# Turing machine that applies homomorphism on input string

I really need some help with this problem. I'm running into the issue that the input is running out of space to append the 11 or 10. I could really use some help conceptualizing this problem and how to think about Turing machines in general.

Change the original input with a 1  into 11 and 0 into 10. You must also append a 01 to the start of the input once it is finished.  for instance, if the input  was 10110, then the output would be 011110111110.

• Your title is very general. Perhaps you could make it more specific? – Yuval Filmus Oct 16 at 22:58

If you have a single tape Turing machine then your main conceptual problem is separating input from output. You could approach this problem as follows:

Initial configuration:

• We will assume the tape is filled with spaces apart from a single input string which consists of a non-empty sequence of $$0$$s and $$1$$s.
• We will assume the Turing machine starts at the first character (left hand end) of the input string.

Intermediate configuration:

• We will construct an output string which is a sequence of $$0$$s and $$1$$s.
• The output string will be to the right of the input string, with a single space between them.
• We will erase the input string one character at a time from the left, and build the output string by adding two characters at a time to its right hand end.

Final configuration:

• When the Turing machine stops we will have erased the whole input string, and the tape will contain spaces and the output string.
• The Turing machine will stop at the first character of the output string.

Outline algorithm:

1. Read the first character of the input string and "remember" whether it is a $$0$$ or a $$1$$ (short term "memory" in a Turing machine consists of defining different states).
2. Erase the first character of the input string by writing a space.
3. Move right until you find a space (so you have gone past the end of the input string).
4. Move right until you find another space (so you have gone past the end of the output string). Write $$1$$.
5. Move right. If the first character of the input string was $$0$$ write $$0$$; if it was $$1$$ write $$1$$.
6. Move left until you find a space (so you have gone past the beginning of the output string).
7. Move left until you find another space (so you have gone past the beginning of the input string).
8. Move right. If there is a $$0$$ or a $$1$$ here then there is more input to be processed so go to step 1.
9. The input string is now empty and you are at the space before the start of the output string. Write $$1$$.
10. Move left, write $$0$$, and stop.

As you will find, designing a Turing machine for even a simple task is very laborious, and it takes practice to break down a task into very small steps. You will need between $$15$$ and $$20$$ states for this Turing machine.
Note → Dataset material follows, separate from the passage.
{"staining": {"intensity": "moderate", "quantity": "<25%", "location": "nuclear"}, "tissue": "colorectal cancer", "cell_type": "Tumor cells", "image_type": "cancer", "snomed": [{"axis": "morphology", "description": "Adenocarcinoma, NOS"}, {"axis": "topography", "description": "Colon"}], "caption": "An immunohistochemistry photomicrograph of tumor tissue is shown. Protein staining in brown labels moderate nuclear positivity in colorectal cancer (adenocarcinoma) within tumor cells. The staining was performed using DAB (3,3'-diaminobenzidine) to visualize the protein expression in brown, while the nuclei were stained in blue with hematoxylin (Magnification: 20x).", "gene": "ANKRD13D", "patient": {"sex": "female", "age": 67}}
I could really use some help conceptualizing this problem and how to think about Turing machines in general.

Turing Machines are formal logical models that can express computation. You can think of them as mechanical machines that perform read and write operations on one or more tapes containing symbols. These operations are not performed randomly but based on a table (called the transition function) which is the true essence of the Turing Machine, without it the machine could not even move from the initial state. This table specifies what the machine must do in each state, based on the 'settings' of the "machine world state", for example:

1. If the machine is in state $$q_1$$ and it reads a '$$1$$' on the input tape, then write a '$$0$$' on the working tape and move left on the same tape.
2. If the machine is in state $$q_3$$ and it reads a '$$0$$' on the input tape, then go to state $$F$$ (HALT).

These are some basic description of a TM, if you want to know them better (and I believe it is mandatory to master them if you want to continue with this discipline). Then you need to open a textbook and dig into these concepts. Now going back to your problem, you might find it useful to throw down a high-level description of an algorithm (turing machine) that performs the required transformations on the input string; then you can proceed from here, after you have learned how to formally define a turing machine, and draw your model.

Possible algorithm:

2. if input at position $$i = 1$$, then write a $$1$$ on the working tape at position $$i$$ and a $$1$$ at position $$i+1$$, then move right on the input tape.
3. if input at position $$i = 0$$, then write a $$1$$ on the working tape at position $$i$$ and a $$0$$ at position $$i+1$$, then move right on the input tape.
To this you need to add the implementation for adding '$$01$$' at the start of the string.